■ **Dataset records**
============================================================

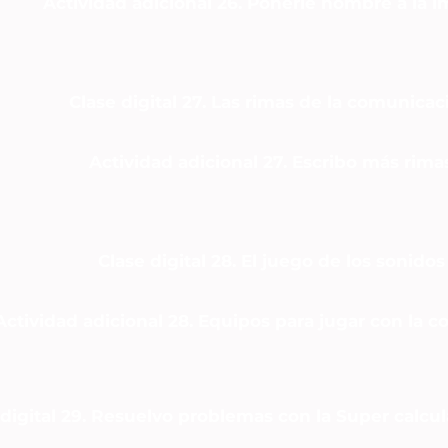
Actividad adicional 26. Ponerle nombre a la 
Clase digital 27. Las rimas de la comunicac
Actividad adicional 27. Escribo más rima
Clase digital 28. El juego de los sonidos
Actividad adicional 28. Equipos para jugar con la
 digital 29. Resuelvo problemas con la Super calcu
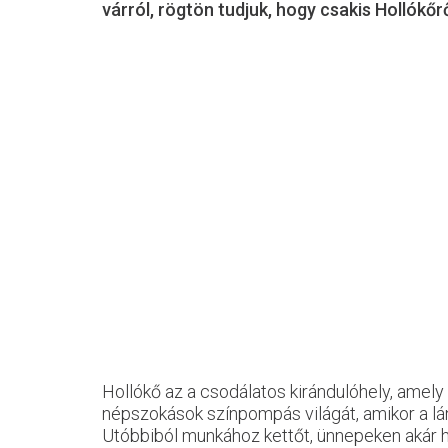
várról, rögtön tudjuk, hogy csakis Hollókőrő
Hollókő az a csodálatos kirándulóhely, amely 
népszokások színpompás világát, amikor a lányo
Utóbbiból munkához kettőt, ünnepeken akár hú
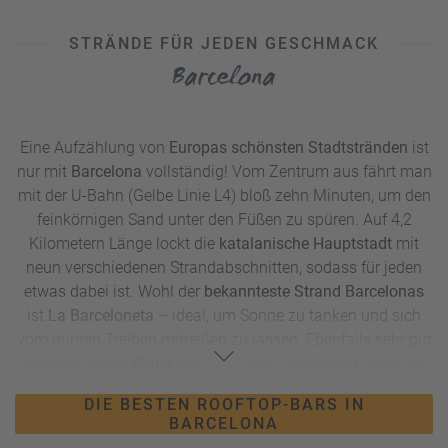
UNSER TIPP:
Egal ob von Ihrem
Städtetrip mit Strand
oder
STRÄNDE FÜR JEDEN GESCHMACK
von anderswo: Teilen Sie Ihre Urlaubsfotos auf Ihren Social-
Barcelona
Media-Accounts unter den Hashtags #meinreisebüro24
und #mitsicherheitreisebüro mit uns und der Community!
Auch auf unseren Kanälen posten wir laufend Inspirationen
für die nächste Reise – schauen Sie doch einfach mal
Eine Aufzählung von
Europas schönsten Stadtstränden
ist
vorbei.
nur mit
Barcelona
vollständig! Vom Zentrum aus fährt man
mit der U-Bahn (Gelbe Linie L4) bloß zehn Minuten, um den
feinkörnigen Sand unter den Füßen zu spüren. Auf 4,2
Kilometern Länge lockt die
katalanische Hauptstadt
mit
neun verschiedenen Strandabschnitten, sodass für jeden
etwas dabei ist. Wohl der
bekannteste Strand Barcelonas
ist
La Barceloneta
– ideal, um Sonne zu tanken und sich
vom bunten Treiben mitreißen zu lassen. Ebenfalls sehr gut
besucht ist der
Platja San Sebastià
– er verläuft direkt an
der Promenade Passeig de Joan de Borbó bis zum
DIE BESTEN ROOFTOP-BARS IN
berühmten W-Hotel, das oft als Postkartenmotiv dient. Von
BARCELONA
dessen Terrasse im 26. Stock haben Sie einen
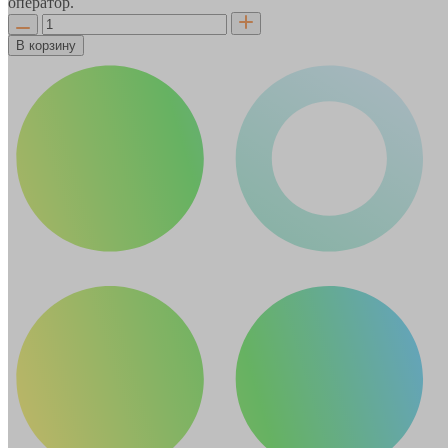
оператор.
В корзину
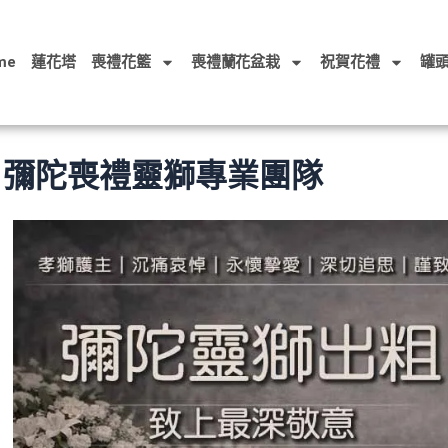
me
蓮花塔
喪禮花籃
喪禮蘭花盆栽
祝賀花禮
罐
彌陀喪禮靈獅專業團隊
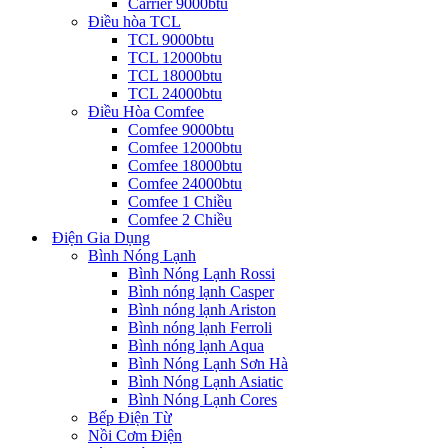
Carrier 9000btu
Điều hòa TCL
TCL 9000btu
TCL 12000btu
TCL 18000btu
TCL 24000btu
Điều Hòa Comfee
Comfee 9000btu
Comfee 12000btu
Comfee 18000btu
Comfee 24000btu
Comfee 1 Chiều
Comfee 2 Chiều
Điện Gia Dụng
Bình Nóng Lạnh
Bình Nóng Lạnh Rossi
Bình nóng lạnh Casper
Bình nóng lạnh Ariston
Bình nóng lạnh Ferroli
Bình nóng lạnh Aqua
Bình Nóng Lạnh Sơn Hà
Bình Nóng Lạnh Asiatic
Bình Nóng Lạnh Cores
Bếp Điện Từ
Nồi Cơm Điện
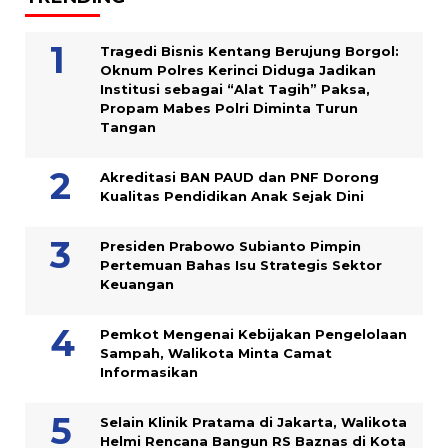
Tragedi Bisnis Kentang Berujung Borgol:
Oknum Polres Kerinci Diduga Jadikan
Institusi sebagai “Alat Tagih” Paksa,
Propam Mabes Polri Diminta Turun
Tangan
Akreditasi BAN PAUD dan PNF Dorong
Kualitas Pendidikan Anak Sejak Dini
Presiden Prabowo Subianto Pimpin
Pertemuan Bahas Isu Strategis Sektor
Keuangan
Pemkot Mengenai Kebijakan Pengelolaan
Sampah, Walikota Minta Camat
Informasikan
Selain Klinik Pratama di Jakarta, Walikota
Helmi Rencana Bangun RS Baznas di Kota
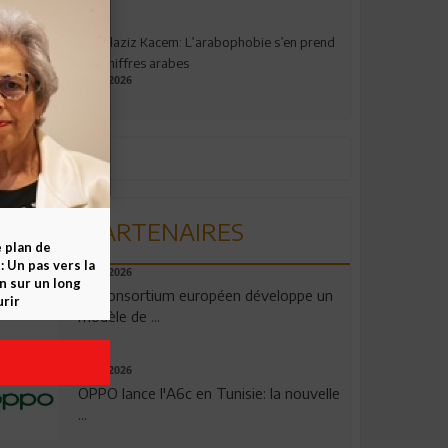
Abdelaziz Kacem: L’arabophobie s’en prend
aux chiffres arabes
09.07.2026
PARTENAIRES
e plan de
 Un pas vers la
06.08.2026
n sur un long
Un consortium européen développe un
rir
modèle de ...
04.08.2026
OPPO lance l'A6c en Tunisie: la nouvelle
...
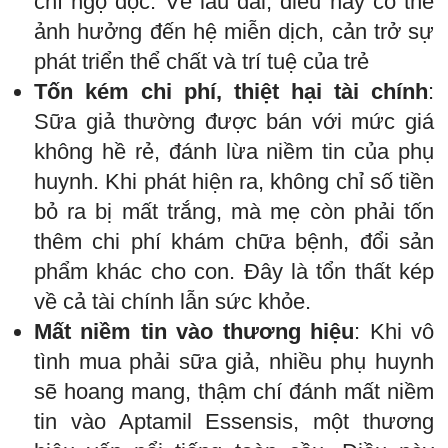
chí ngộ độc. Về lâu dài, điều này có thể
ảnh hưởng đến hệ miễn dịch, cản trở sự
phát triển thể chất và trí tuệ của trẻ
Tốn kém chi phí, thiệt hại tài chính
:
Sữa giả thường được bán với mức giá
không hề rẻ, đánh lừa niềm tin của phụ
huynh. Khi phát hiện ra, không chỉ số tiền
bỏ ra bị mất trắng, mà mẹ còn phải tốn
thêm chi phí khám chữa bệnh, đổi sản
phẩm khác cho con. Đây là tổn thất kép
về cả tài chính lẫn sức khỏe.
Mất niềm tin vào thương hiệu
: Khi vô
tình mua phải sữa giả, nhiều phụ huynh
sẽ hoang mang, thậm chí đánh mất niềm
tin vào Aptamil Essensis, một thương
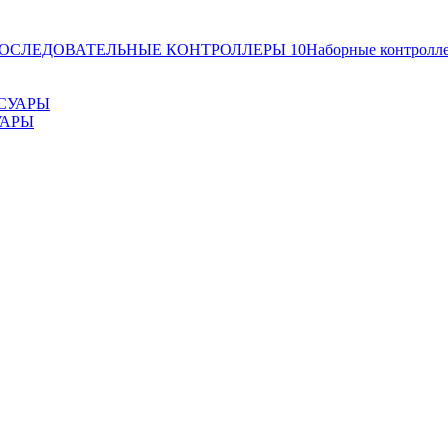
ОСЛЕДОВАТЕЛЬНЫЕ КОНТРОЛЛЕРЫ
10
Наборные контролл
УАРЫ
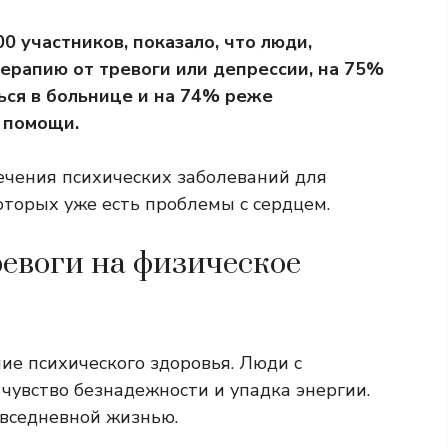
 участников, показало, что люди,
ерапию от тревоги или депрессии, на 75%
ся в больнице и на 74% реже
 помощи.
ечения психических заболеваний для
оторых уже есть проблемы с сердцем.
ревоги на физическое
ие психического здоровья. Люди с
чувство безнадежности и упадка энергии.
овседневной жизнью.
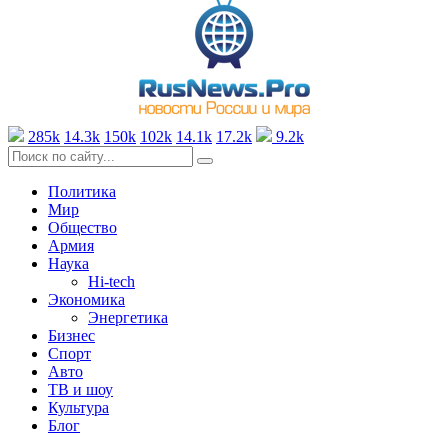
285k
14.3k
150k
102k
14.1k
17.2k
9.2k
Политика
Мир
Общество
Армия
Наука
Hi-tech
Экономика
Энергетика
Бизнес
Спорт
Авто
ТВ и шоу
Культура
Блог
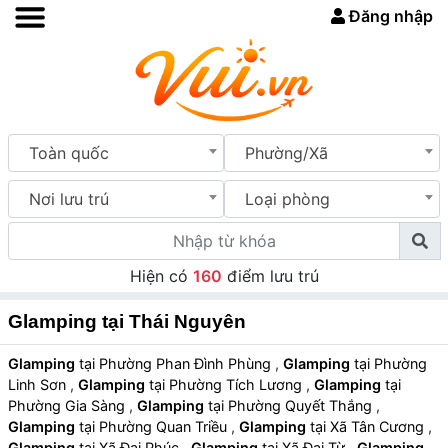
Đăng nhập
Toàn quốc
Phường/Xã
Nơi lưu trú
Loại phòng
Hiện có
160
điểm lưu trú
Glamping tại Thái Nguyên
Glamping
tại Phường Phan Đình Phùng
,
Glamping
tại Phường
Linh Sơn
,
Glamping
tại Phường Tích Lương
,
Glamping
tại
Phường Gia Sàng
,
Glamping
tại Phường Quyết Thắng
,
Glamping
tại Phường Quan Triều
,
Glamping
tại Xã Tân Cương
,
Glamping
tại Xã Đại Phúc
,
Glamping
tại Xã Đại Từ
,
Glamping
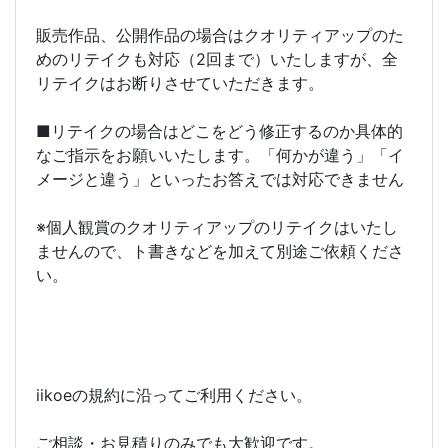
販売作品、公開作品の場合はクオリティアップのた
めのリテイクも対応（2回まで）いたしますが、全
リテイクはお断りさせていただきます。
■リテイクの場合はどこをどう修正するのか具体的
なご指示をお願いいたします。「何かが違う」「イ
メージと違う」といったお答えでは対応できません
※個人観賞のクオリティアップのリテイクはいたし
ませんので、ト書きなどを加えて別途ご依頼くださ
い。
iikoeの規約に沿ってご利用ください。
ご相談・お見積りのみでも大歓迎です。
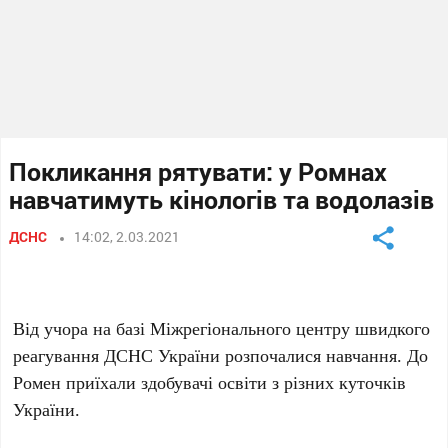
Покликання рятувати: у Ромнах
навчатимуть кінологів та водолазів
ДСНС
14:02, 2.03.2021
Від учора на базі Міжрегіонального центру швидкого
реагування ДСНС України розпочалися навчання. До
Ромен приїхали здобувачі освіти з різних куточків
України.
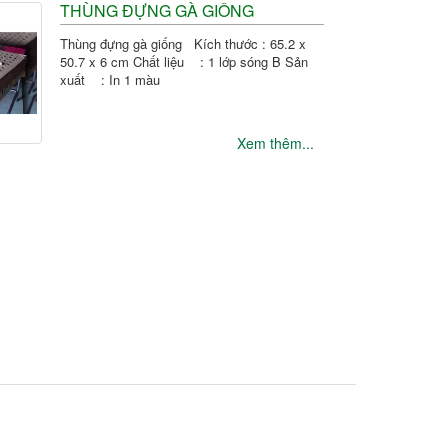
THÙNG ĐỰNG GÀ GIỐNG
Thùng đựng gà giống Kích thước : 65.2 x
50.7 x 6 cm Chất liệu : 1 lớp sóng B Sản
xuất : In 1 màu
Xem thêm...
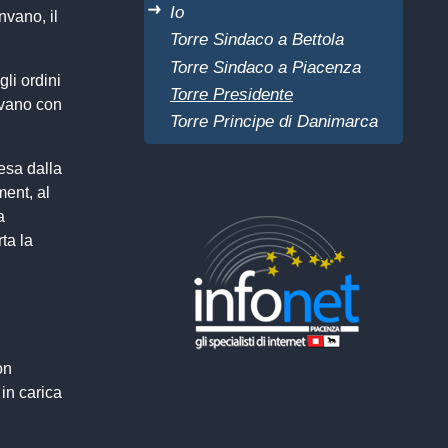
Io
nvano, il
Torre Sindaco a Bettola
Torre Sindaco a Piacenza
gli ordini
Torre Presidente
avano con
Torre Principe di Danimarca
esa dalla
ment, al
a
ta la
on
in carica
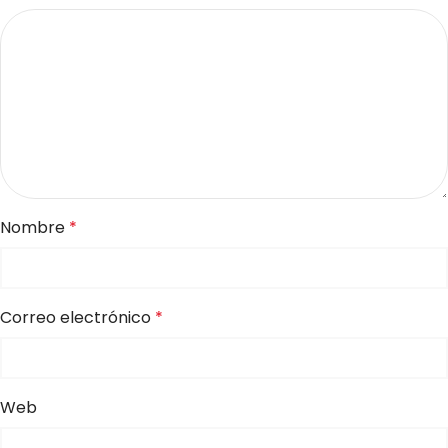
Nombre
*
Correo electrónico
*
Web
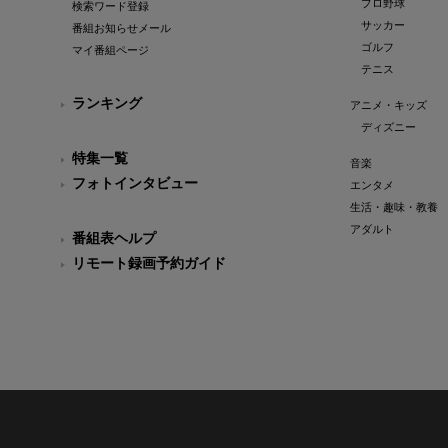
プロ野球
検索ワード登録
サッカー
番組お知らせメール
ゴルフ
マイ番組ページ
テニス
ランキング
アニメ・キッズ
ディズニー
特集一覧
音楽
フォトインタビュー
エンタメ
生活・趣味・教養
アダルト
番組表ヘルプ
リモート録画予約ガイド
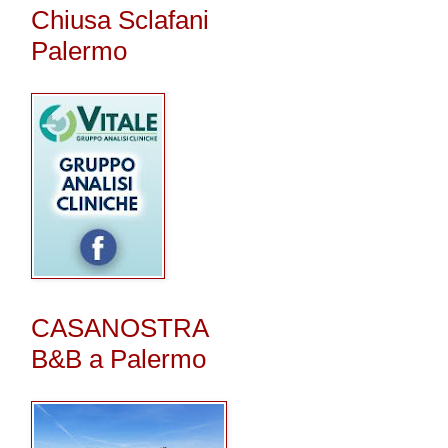
Chiusa Sclafani
Palermo
CASANOSTRA
B&B a Palermo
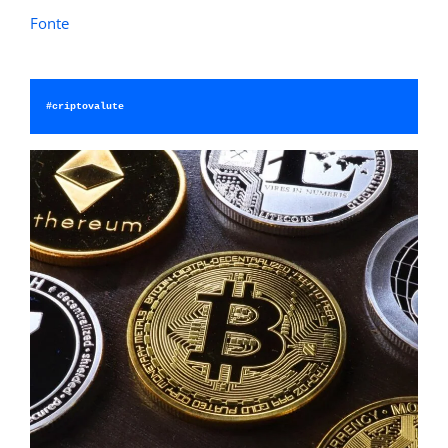
Fonte
#criptovalute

============================================================

■ **Directions for this task**
In the records above, how many lines contain the string "Torre"? Letter case must match. Reply with the number alone.

■ **Solution to this problem**
4